— WHAT THE TASK REQUIRES —
Output only the lines below from the one containing "wrist: (272, 375)" to the one containing "index tip: (407, 233)", exactly as written, both ends kept.

— SOURCE MATERIAL —
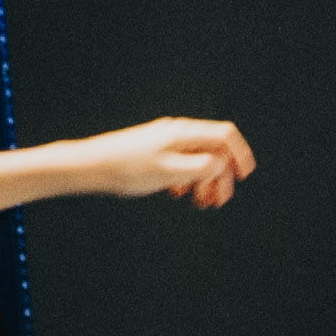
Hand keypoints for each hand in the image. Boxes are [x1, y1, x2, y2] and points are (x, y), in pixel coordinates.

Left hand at [83, 115, 253, 208]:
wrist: (91, 165)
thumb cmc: (128, 168)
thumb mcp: (170, 172)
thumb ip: (200, 168)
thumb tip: (221, 166)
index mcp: (184, 134)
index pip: (224, 135)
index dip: (239, 154)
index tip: (244, 177)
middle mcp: (177, 133)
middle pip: (212, 149)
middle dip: (220, 176)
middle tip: (217, 202)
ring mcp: (165, 141)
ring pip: (196, 158)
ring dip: (203, 180)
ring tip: (200, 203)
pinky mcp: (153, 151)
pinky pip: (180, 162)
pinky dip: (186, 178)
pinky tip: (177, 193)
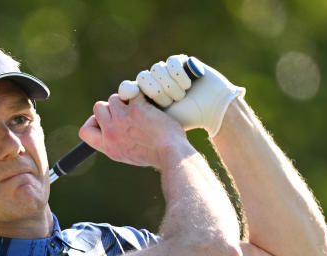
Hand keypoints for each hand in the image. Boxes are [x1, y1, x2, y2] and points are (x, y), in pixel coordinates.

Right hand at [78, 93, 192, 169]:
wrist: (170, 153)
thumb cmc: (155, 155)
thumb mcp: (128, 156)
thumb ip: (117, 143)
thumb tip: (112, 130)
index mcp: (107, 146)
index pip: (84, 131)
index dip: (93, 121)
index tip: (105, 122)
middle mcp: (110, 133)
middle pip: (98, 107)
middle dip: (112, 106)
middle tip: (127, 112)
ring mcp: (121, 119)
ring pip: (115, 97)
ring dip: (126, 100)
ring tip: (141, 108)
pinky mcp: (135, 108)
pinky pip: (132, 92)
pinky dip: (141, 95)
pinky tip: (150, 103)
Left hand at [118, 55, 245, 136]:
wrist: (211, 111)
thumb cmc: (185, 121)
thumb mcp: (157, 124)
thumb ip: (135, 120)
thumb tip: (114, 119)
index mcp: (143, 97)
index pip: (127, 87)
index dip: (128, 91)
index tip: (133, 98)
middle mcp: (153, 82)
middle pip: (142, 77)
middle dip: (155, 91)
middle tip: (168, 103)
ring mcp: (166, 71)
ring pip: (156, 69)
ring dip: (170, 86)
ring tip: (181, 96)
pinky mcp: (181, 61)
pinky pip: (171, 62)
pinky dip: (179, 74)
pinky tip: (189, 84)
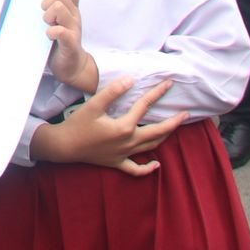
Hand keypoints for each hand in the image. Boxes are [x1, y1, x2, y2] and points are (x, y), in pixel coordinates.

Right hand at [30, 77, 185, 175]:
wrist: (64, 147)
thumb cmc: (78, 124)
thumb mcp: (94, 105)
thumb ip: (113, 92)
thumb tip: (131, 80)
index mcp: (124, 127)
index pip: (145, 106)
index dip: (158, 93)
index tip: (169, 84)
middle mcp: (129, 142)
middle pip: (158, 132)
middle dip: (173, 122)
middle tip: (185, 113)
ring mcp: (124, 155)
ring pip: (151, 147)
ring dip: (164, 137)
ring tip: (173, 129)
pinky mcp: (117, 163)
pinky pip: (136, 169)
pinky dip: (148, 168)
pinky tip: (157, 164)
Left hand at [41, 0, 96, 91]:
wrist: (72, 68)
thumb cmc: (60, 42)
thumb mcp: (58, 21)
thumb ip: (52, 7)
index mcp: (71, 9)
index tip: (50, 4)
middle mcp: (74, 16)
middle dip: (47, 3)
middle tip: (45, 19)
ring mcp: (73, 29)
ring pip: (59, 8)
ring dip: (48, 16)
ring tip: (47, 27)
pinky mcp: (70, 44)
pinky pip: (62, 31)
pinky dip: (52, 32)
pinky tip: (48, 36)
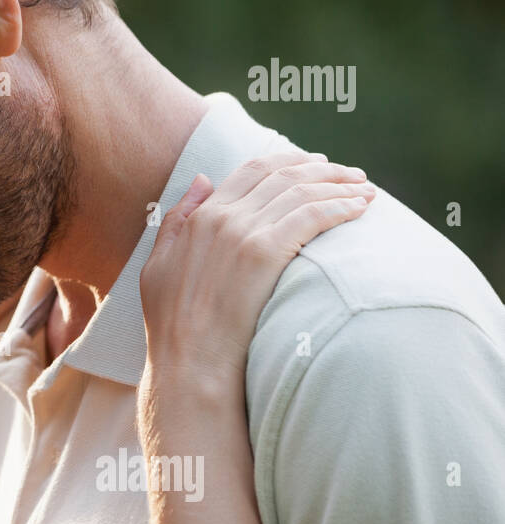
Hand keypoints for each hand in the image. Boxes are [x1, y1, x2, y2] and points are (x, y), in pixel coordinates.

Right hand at [139, 150, 374, 383]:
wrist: (189, 362)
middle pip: (283, 175)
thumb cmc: (173, 324)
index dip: (289, 161)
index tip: (315, 164)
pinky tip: (360, 209)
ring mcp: (244, 233)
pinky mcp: (265, 253)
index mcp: (200, 217)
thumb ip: (177, 219)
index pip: (252, 169)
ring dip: (339, 185)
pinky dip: (340, 206)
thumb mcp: (157, 264)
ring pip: (302, 191)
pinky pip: (312, 215)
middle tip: (352, 175)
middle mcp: (222, 217)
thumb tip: (202, 178)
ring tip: (365, 191)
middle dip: (323, 169)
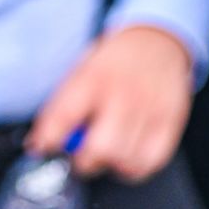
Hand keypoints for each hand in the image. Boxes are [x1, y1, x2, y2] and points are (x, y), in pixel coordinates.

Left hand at [26, 24, 193, 182]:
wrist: (157, 41)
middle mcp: (124, 93)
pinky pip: (152, 161)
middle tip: (83, 157)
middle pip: (101, 149)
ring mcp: (150, 107)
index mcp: (93, 79)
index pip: (64, 118)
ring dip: (111, 165)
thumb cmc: (112, 64)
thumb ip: (58, 110)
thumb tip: (37, 145)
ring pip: (126, 161)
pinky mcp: (171, 120)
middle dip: (85, 162)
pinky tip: (128, 155)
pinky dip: (136, 167)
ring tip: (109, 153)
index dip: (50, 142)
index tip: (46, 148)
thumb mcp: (79, 74)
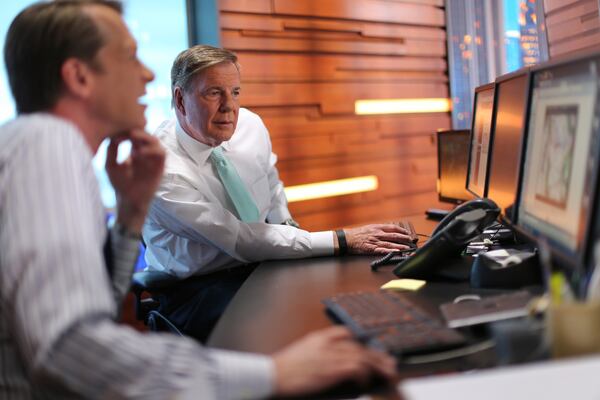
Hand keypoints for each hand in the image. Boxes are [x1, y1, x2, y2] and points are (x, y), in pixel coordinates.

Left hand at [106, 129, 164, 232]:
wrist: (128, 201)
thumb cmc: (119, 184)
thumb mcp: (110, 165)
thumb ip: (112, 150)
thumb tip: (114, 136)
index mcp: (135, 152)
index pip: (135, 135)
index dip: (127, 131)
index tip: (116, 133)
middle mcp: (146, 154)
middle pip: (146, 135)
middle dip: (137, 130)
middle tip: (127, 130)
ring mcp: (154, 160)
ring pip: (156, 141)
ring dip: (145, 136)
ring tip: (132, 136)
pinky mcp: (160, 167)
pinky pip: (161, 153)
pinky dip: (151, 149)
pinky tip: (138, 152)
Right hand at [272, 326, 395, 396]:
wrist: (272, 375)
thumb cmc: (282, 369)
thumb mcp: (300, 353)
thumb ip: (316, 351)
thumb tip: (329, 361)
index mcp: (319, 337)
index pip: (345, 333)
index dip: (361, 339)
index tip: (371, 346)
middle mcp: (327, 343)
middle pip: (359, 346)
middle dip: (376, 355)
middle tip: (389, 362)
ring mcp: (330, 355)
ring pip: (362, 357)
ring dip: (377, 365)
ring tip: (388, 373)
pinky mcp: (332, 369)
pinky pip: (356, 369)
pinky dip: (364, 375)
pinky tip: (366, 382)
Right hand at [345, 223, 412, 253]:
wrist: (347, 239)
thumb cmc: (357, 234)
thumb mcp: (369, 227)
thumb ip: (379, 229)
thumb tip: (389, 230)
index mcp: (377, 227)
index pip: (393, 228)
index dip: (402, 231)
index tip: (407, 233)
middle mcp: (378, 233)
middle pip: (394, 236)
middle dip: (404, 238)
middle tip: (411, 241)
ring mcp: (375, 241)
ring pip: (390, 243)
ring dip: (400, 246)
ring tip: (408, 248)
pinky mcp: (372, 249)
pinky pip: (383, 250)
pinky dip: (390, 251)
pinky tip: (396, 252)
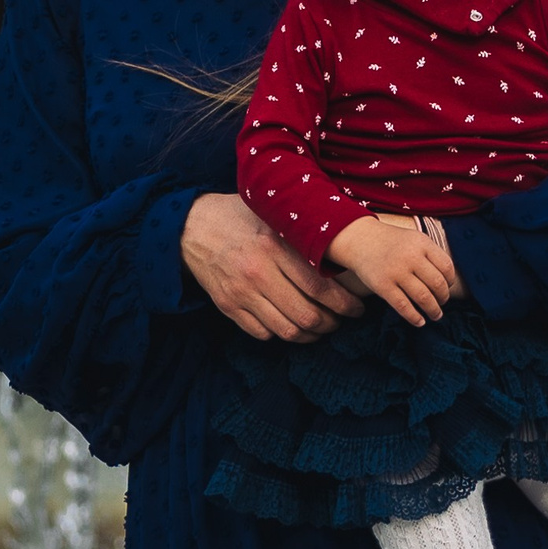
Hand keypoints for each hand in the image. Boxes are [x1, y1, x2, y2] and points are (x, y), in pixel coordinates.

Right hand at [181, 193, 363, 341]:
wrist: (190, 226)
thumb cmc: (239, 216)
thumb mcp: (271, 214)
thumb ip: (301, 232)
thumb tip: (344, 248)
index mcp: (273, 246)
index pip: (319, 287)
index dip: (344, 304)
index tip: (357, 308)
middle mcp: (257, 272)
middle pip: (306, 315)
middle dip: (331, 323)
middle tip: (341, 320)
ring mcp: (241, 292)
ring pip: (287, 330)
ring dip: (310, 335)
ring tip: (321, 327)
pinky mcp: (227, 306)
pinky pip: (263, 333)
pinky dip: (282, 334)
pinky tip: (292, 324)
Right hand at [325, 214, 457, 327]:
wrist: (360, 239)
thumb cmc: (392, 243)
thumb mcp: (414, 238)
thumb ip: (431, 255)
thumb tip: (448, 283)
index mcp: (422, 243)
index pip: (446, 267)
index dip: (450, 281)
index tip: (448, 287)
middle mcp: (410, 257)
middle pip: (437, 284)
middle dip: (443, 298)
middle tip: (442, 303)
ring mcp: (396, 272)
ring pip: (423, 297)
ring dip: (433, 310)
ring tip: (436, 315)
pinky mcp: (382, 286)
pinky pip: (403, 306)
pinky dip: (414, 317)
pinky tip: (420, 322)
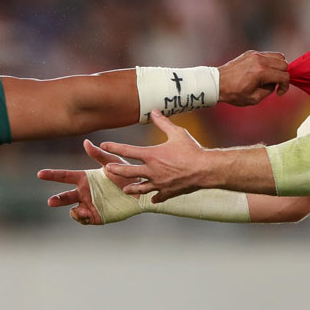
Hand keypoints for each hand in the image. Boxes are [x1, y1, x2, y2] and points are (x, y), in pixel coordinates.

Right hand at [37, 140, 130, 224]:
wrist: (141, 193)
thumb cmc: (127, 175)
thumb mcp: (114, 162)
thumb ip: (100, 155)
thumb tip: (86, 142)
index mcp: (85, 178)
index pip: (65, 176)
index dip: (52, 175)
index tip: (40, 174)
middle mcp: (84, 192)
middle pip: (66, 196)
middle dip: (57, 199)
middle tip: (51, 202)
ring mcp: (89, 205)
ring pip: (73, 210)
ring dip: (73, 210)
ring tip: (79, 210)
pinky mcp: (96, 216)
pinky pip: (84, 219)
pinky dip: (81, 218)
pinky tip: (85, 214)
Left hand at [100, 112, 216, 202]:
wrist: (205, 170)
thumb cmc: (192, 150)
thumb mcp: (177, 133)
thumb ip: (163, 122)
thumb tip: (154, 110)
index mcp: (151, 155)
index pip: (126, 151)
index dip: (113, 147)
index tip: (104, 145)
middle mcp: (151, 171)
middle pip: (127, 171)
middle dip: (116, 170)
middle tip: (107, 169)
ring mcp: (158, 183)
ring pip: (139, 188)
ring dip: (131, 188)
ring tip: (124, 189)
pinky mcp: (168, 192)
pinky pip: (158, 196)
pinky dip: (155, 197)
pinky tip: (152, 198)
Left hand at [219, 50, 288, 105]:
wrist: (217, 83)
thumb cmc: (233, 93)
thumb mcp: (253, 98)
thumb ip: (269, 90)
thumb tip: (274, 84)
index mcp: (261, 72)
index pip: (284, 76)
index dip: (285, 86)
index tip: (279, 92)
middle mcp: (259, 60)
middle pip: (284, 63)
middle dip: (283, 75)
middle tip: (275, 84)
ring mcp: (255, 54)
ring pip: (278, 56)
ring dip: (278, 67)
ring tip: (270, 77)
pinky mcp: (250, 53)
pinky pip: (267, 54)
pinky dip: (269, 62)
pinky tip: (262, 72)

— SOLUTION TO THE EXERCISE —
wrist: (272, 375)
thumb cmc: (282, 369)
thumb mcp: (300, 353)
thumb ip: (316, 351)
thumb tip: (329, 361)
index mcp: (319, 337)
index pip: (345, 333)
index dip: (361, 339)
index tip: (371, 346)
middle mcp: (327, 343)
middle pip: (359, 346)
middle dip: (376, 355)
middle tip: (389, 362)
ring mcp: (330, 355)
ring pip: (362, 357)
ring dip: (377, 365)
ring tip: (388, 373)
pinky mcp: (332, 369)
pinky pip: (356, 369)
pinky dip: (364, 375)
pinky tip: (366, 382)
Right hand at [345, 223, 412, 253]:
wrist: (347, 239)
thumb cmc: (357, 234)
thumb mcp: (369, 227)
thumb ip: (379, 229)
thumb tip: (389, 230)
index mcp: (377, 227)
index pip: (393, 228)
index dip: (402, 231)
index tip: (407, 233)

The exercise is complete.